Since the box beam 48 and rod 60 remain in housing 26 they are not directly affected by the combustion gases.

Referring to FIGS. 4 and 5, a modified embodiment of the invention is illustrated. In this embodiment, a conduit is provided through which combustion gases flow along a path as indicated by the arrows 80 in FIG. 5. A damper housing is indicated generally at 82 extending laterally of the path for combustion gases. The housing includes a pair of upright side walls 84, 86, end walls 88, 90, and a bottom wall 89. A flat support plate 91 rests atop and spans the space between side walls 84, 86. Side wall extensions 92, 94 are supported on and extend upwardly from side walls 84, 86 and plate 91 and span the distance between the opposed side walls of the furnace conduit through which combustion gases 80 flow.

The damper in this embodiment is a solid rectangular block of refractory material 98. Damper 98 is supported on an elongate hollow metal box beam 100 which extends along the full length of the underside of the damper.
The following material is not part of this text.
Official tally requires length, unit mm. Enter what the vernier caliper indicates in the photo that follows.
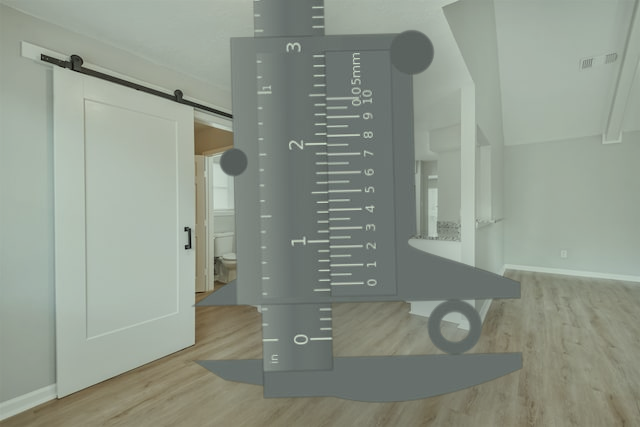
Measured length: 5.6 mm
An expanded steel grate, or mesh, 102 is interposed between box beam 100 and damper 98 to support the damper a distance above the box beam. A plurality of apertures 106 are formed in opposed upright sides of box beam 100 and apertures 108 are formed in the top of the box beam.
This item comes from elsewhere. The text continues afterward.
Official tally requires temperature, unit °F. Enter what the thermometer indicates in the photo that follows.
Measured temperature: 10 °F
An elongate upright operator rod 112 is secured to the underside of box beam 100, extends downwardly through an opening in bottom wall 89 of housing 82, and is operatively connected to the rod end of an upright ram 114. Extension of the ram shifts the damper vertically from its lowered position, as illustrated in FIG. 5 between side wall extensions 92, 94, and a raised position illustrated in dot-dashed outline closing off a major portion of the conduit. Retraction of the ram lowers the damper to the position illustrated in solid outline in FIGS. 4 and 5.
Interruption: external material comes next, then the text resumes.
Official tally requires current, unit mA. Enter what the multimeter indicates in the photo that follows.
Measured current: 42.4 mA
A pair of laterally spaced, elongate, hollow, vertically disposed guide sleeves 120 are secured at their upper ends to plate 91 and are held in selected spaced relationship adjacent their lower ends by bars 122 welded thereto.

A pair of guide tubes 126, 128 secured, as by welding, to the underside of box beam 100 extend slidably through sleeves 120. The lower ends of tubes 126, 128 open into housing 82, while their upper ends communicate through apertures, such as that indicated at 130 in FIG. 5, with the interior of box beam 100.

An elongate flexible conduit 132, an end portion only of which is shown, may be used to operatively connect a blower to the interior of housing 82.

In this embodiment, damper 98 is raised and lowered by extension and retraction of ram 114. Throughout operation box beam 100 is maintained in a shielded position between side wall extensions 92, 94.

Coolant air, or fluid, provided through conduit 132 to housing 82 may flow through tubes 126, 128 into the interior of box beam 100. From box beam 100 the coolant air may flow outwardly through apertures 106 at opposite sides of the beams, and apertures 108 in the top of the beam. The fluid flowing through apertures 108 is permitted to flow around the underside of the damper to opposite faces of the damper by grate 102 holding the damper in spaced relationship above box beam 100. This construction also is operable to produce a flow of coolant air across opposite faces of damper 98 and around the damper supports to shield them from detrimental effects of combustion gases flowing through the primary furnace conduits.

While preferred embodiments of the invention have been described herein, it should be apparent to those skilled in the art that variations and further modifications are possible without departing from the spirit of the invention.